Dr Michael Kennedy has for almost three decades written and published widely on modern Irish history, in particular on Irish military and diplomatic history and on Irish foreign policy. He has been the executive editor of the RIA's Documents on Irish Foreign Policy series and head of the DIFP series since 1997. Previously he lectured in Irish and European history at Queen's University, Belfast and received his doctorate from the NUI in 1994 on the early history of Ireland’s relationship with the League of Nations.  Michael appears regularly on television and radio discussing aspects of Irish history ranging from lighthouses to embassies to the history of curry houses in Dublin. Michael is a former member of the Irish Manuscripts Commission, a Research Associate of the Centre for Contemporary Irish History, Trinity College, Dublin and was a Visiting Professor at Liverpool Hope University from 2009 to 2018. He was also formerly an adjunct Professor of History at University College Dublin. He is the co-author (with John Gibney and Kate O'Malley) of Ireland: a voice among the nations (Royal Irish Academy, 2019), and (with Daniel Ayiotis and John Gibney) of The Emergency: A visual history of the Irish Defence Forces during the Second World War, 1939-1945 (Eastwood, 2019).

Zoë Reid

Zoë Reid is Keeper of Public Services and Collections at the National Archives.
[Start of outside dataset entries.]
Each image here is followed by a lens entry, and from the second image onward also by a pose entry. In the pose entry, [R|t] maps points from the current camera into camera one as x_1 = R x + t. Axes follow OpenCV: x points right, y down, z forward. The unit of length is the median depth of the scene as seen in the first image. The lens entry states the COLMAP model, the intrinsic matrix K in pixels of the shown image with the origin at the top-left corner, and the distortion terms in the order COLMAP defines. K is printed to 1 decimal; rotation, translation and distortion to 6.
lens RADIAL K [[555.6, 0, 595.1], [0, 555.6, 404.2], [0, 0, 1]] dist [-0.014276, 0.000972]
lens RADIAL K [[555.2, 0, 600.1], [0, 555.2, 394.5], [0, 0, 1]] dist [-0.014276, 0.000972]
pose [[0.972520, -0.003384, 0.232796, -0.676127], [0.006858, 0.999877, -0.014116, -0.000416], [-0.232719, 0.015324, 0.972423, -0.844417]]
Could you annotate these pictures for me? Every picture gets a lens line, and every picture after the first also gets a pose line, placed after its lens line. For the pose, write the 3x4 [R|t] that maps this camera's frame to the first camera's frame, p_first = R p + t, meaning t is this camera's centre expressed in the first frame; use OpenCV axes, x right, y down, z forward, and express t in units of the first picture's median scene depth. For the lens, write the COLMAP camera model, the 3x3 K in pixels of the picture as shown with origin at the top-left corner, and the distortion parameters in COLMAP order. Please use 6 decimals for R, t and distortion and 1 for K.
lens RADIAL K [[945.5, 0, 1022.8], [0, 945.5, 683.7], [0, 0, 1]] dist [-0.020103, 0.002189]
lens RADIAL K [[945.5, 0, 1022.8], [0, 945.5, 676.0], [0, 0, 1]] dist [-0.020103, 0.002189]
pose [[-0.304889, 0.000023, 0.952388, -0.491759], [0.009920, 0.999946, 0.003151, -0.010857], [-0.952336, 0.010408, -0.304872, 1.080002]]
She is an accredited conservator and established the Conservation Department in the National Archives (Ireland) in 2002. She has been responsible for safeguarding the long-term preservation of the national collection and ensuring safe public access to the archives. Over the past 20 years she has presented her work at international conferences and been published widely in conservation journals.